SUPPLIED TEXT
I have a simple PUSH/PULL ZeroMQ code in Python. It looks like below.
def zmqtest(self):
print('zmq')
Process(target=start_consumer, args=('1', 9999)).start()
Process(target=start_consumer, args=('2', 9999)).start()
ctx = zmq.Context()
socket = ctx.socket(zmq.PUSH)
socket.bind('tcp://127.0.0.1:9999')
# sleep(.5) # I have to wait here...
for i in range(5):
socket.send_unicode('{}'.format(i))
The problem is I have to wait more than .5 second before sending message, otherwise only one consumer process can receive a message. If I wait more than .5 second, everything looks fine.
I guess it takes a while before the socket binding to settle down, and it is done asynchronously.
I wonder if there's a more reliable way to know when the socket is ready.
Sure it takes a while.Sure it is done async.
Let's damage first a bit the terminology.
ZeroMQ is a great framework. Each distributed-system's client, willing to use it ( except using just the inproc:// transport class ), first instantiates an async data-pumping engine .. the Context() instance(s), as needed.
Each Scalable Formal Communication Pattern { PUSH | PULL | ... | XSUB | SUB | PAIR } does not create a socket,
but
rather instantiates an access-point, that may later .connect() or .bind() to some counterparty ( another access-point, of a suitable type, in some Context() instance, be it local or not ( again, the local-inproc://-only infrastructures being the known exception to this rule ) ).
In this sense, an answer to a question "When the socket is ready?" requires an end-to-end investigation "across" the distributed-system, handling all the elements, that participate on the socket-alike behaviour's implementation.
Testing a "local"-end access-point RTO-state:
For this, your agent may self-connect a receiving access-point ( working as a PULL archetype ), so as to "sniff", when the local-end Context() instance has reached an RTO-state + a .bind()- created O/S L3+ interface starts distributing the intended agent's-PUSH-ed messages.
Testing a "remote"-agent's RTO-state:
This part can have an indirect or an explicit testing. An indirect way may use a message-embedded index. That can contain a raising number ( an ordinal ), which bears a weak information about an order. Given the PUSH-side message-routing strategy is Round-robin, the local-agent can be sure, that until it's local PULL-access-point receives all messages indicating a contiguous sequence of ordinals, there is no other "remote"-PULL-ing agent in an RTO-state. Once the "local" PULL-access-point receives "gap" in the stream of ordinals, that means ( sure, only in the case all the PUSH's .setsockopt()-s were setup properly ) there is another -- non-local -- PULL-ing agent in an RTO-state.
Is this usefull?
Maybe yes, maybe not. The point was to better understand the new challenges that any distributed-system has to somehow cope with.
The nature of multi-stage message queuing, multi-layered implementation ( local-PUSH-agent's-code, local Context()-thread(s), local-O/S, local-kernel, LAN/WAN, remote-kernel, remote-O/S, remote Context()-thread(s), remote-PULL-agent's-code to name just a few ) and multi-agent behaviour simply introduce many places, where an operation may gain latency / block / deadlock / fail in some other manner.

EXERCISE REQUIREMENTS
1 - According to the ZeroMQ discussion, what message-routing strategy does the PUSH side use?
2 - Write a continuation of the ZeroMQ discussion, beginning right after its final sentence.

Images of plotted data
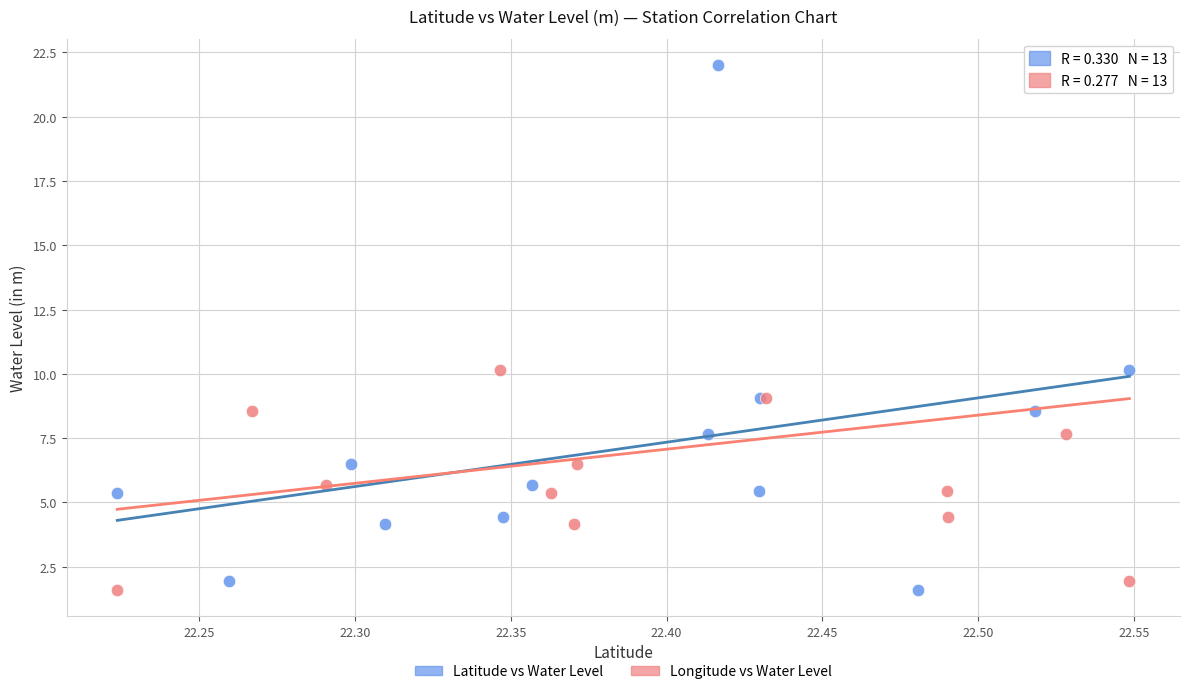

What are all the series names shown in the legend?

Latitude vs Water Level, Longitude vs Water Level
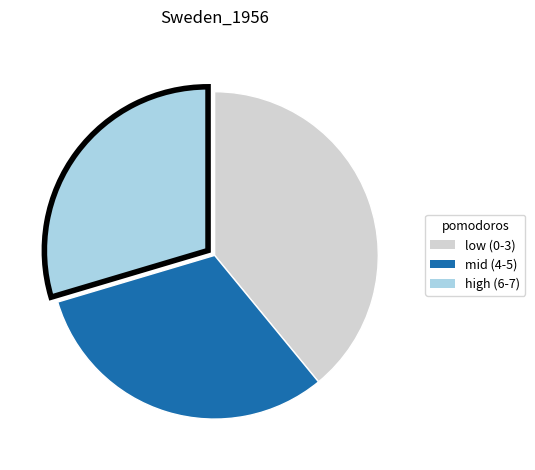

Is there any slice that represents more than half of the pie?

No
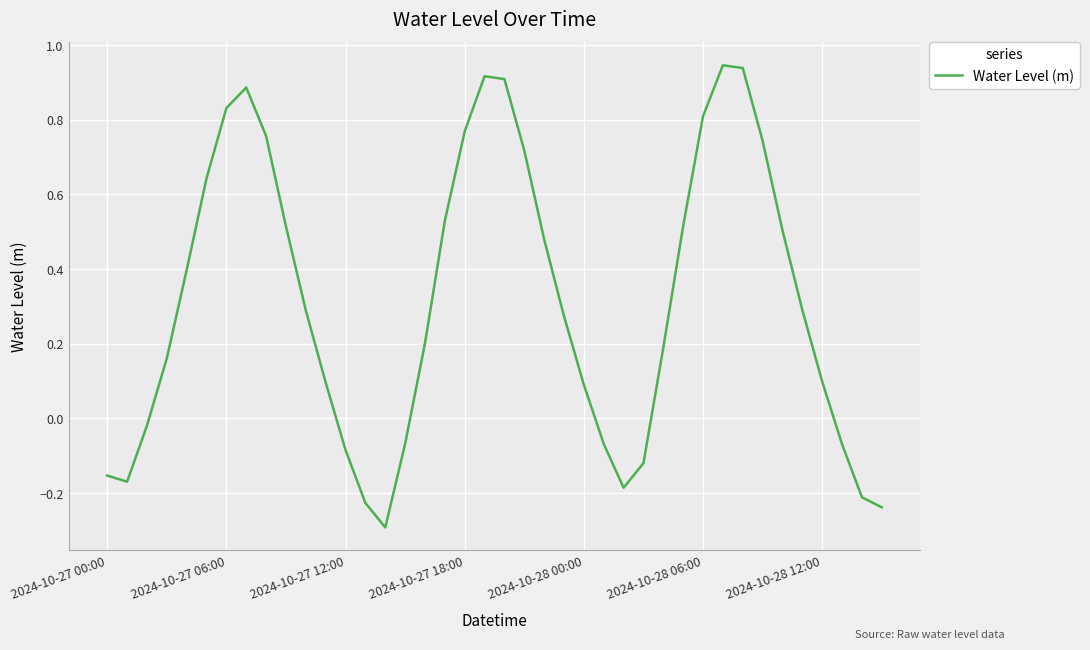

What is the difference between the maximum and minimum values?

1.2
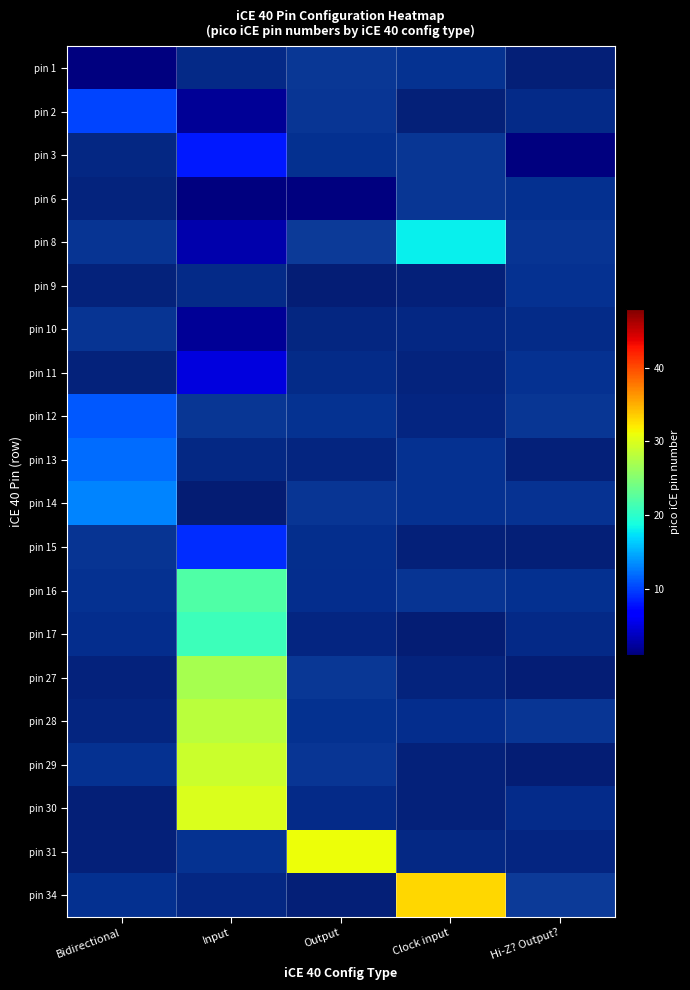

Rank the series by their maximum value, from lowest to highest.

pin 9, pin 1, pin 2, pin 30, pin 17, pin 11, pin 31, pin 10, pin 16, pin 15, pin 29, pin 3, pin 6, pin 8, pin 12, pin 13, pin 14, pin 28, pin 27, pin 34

PER-TASK ANSWERS
1 - Round-robin.

2 -
Yes, a walk on a wild-side.
Nevertheless, one may opt to use a much richer, explicit signalling ( besides the initially thought just a raw-data transport ) and help to solve the context-specific, signalling-RTO-aware behaviour inside the multi-agent worlds, that may better reflect the actual situations and survive also the other issues that start to appear in non-monolythic worlds of distributed-systems.
Explicit signalling is one way to cope with.
Fine-tune the ZeroMQ infrastructure. Forget using defaults. Always!
Recent API versions started to add more options to fine-tune the ZeroMQ behaviour for particular use-cases. Be sure to read carefully all details available to setup Context()-instance to tweak the socket instance access-point behaviour, so that it best matches your distributed-system signalling + transport needs:
.setsockopt( ZMQ_LINGER, 0 ) # always, indeed ALWAYS
.setsockopt( ZMQ_SNDBUF, .. ) # always, additional O/S + kernel rules apply ( read more about proper sizing )
.setsockopt( ZMQ_SNDHWM, .. ) # always, problem-specific data-engineered sizing
.setsockopt( ZMQ_TOS, .. ) # always, indeed ALWAYS for critical systems
.setsockopt( ZMQ_IMMEDIATE, .. ) # prevents "loosing" messages pumped into incomplete connections
and many more. Without these, design would remain nailed into a coffin in the real-world transaction's jungle.
Related
I built about 12000 subscribers per computer with threading as following
subscriber side:
def client(id):
context=zmq.Context()
subscriber=context.socket(zmq.SUB)
subscriber.connect('ip:port')
subscriber.setsockopt(zmq.SUBSCRIBE,(id+'e').encode())
while 1:
signal=subscriber.recv_multipart()
write logs...
for i in range(12000):
threading.Thread(target=client,args=(str(i+j*12000),)).start()
#j is arbitrary unduplicated int
publisher side:
subscriber=zmq.Context().socket(zmq.PUB)
subscriber.bind('tcp://*:port')
while 1:
for id in client_id:
subscriber.send_multipart([(id+'e').encode()]+[message])
When I used more than one computer(by using different j) to build subscribers, sometimes some subscribers could not receive message at all.
If I restart subscribers, those who could not receive message become normal. But those who were normal become to unable to receive message.
These problem will not show any errors, only can be found in my logs.
Do excessive connection occur this problem?
As the counts of connections / messages / sizes grow larger and larger, some default guesstimates typically cease to suffice. Try to extend some otherwise working defaults on the PUB-side configuration, where the problem seems to start choking ( do not forget that since v3.?+ the subscription-list processing got transferred from the SUB-side(s) to the central PUB-side. That reduces the volumes of data-flow, yet at some (here growing to remarkable amounts) additional costs on the PUB-side ~ RAM-for-buffers + CPU-for-TOPIC-list-filtering...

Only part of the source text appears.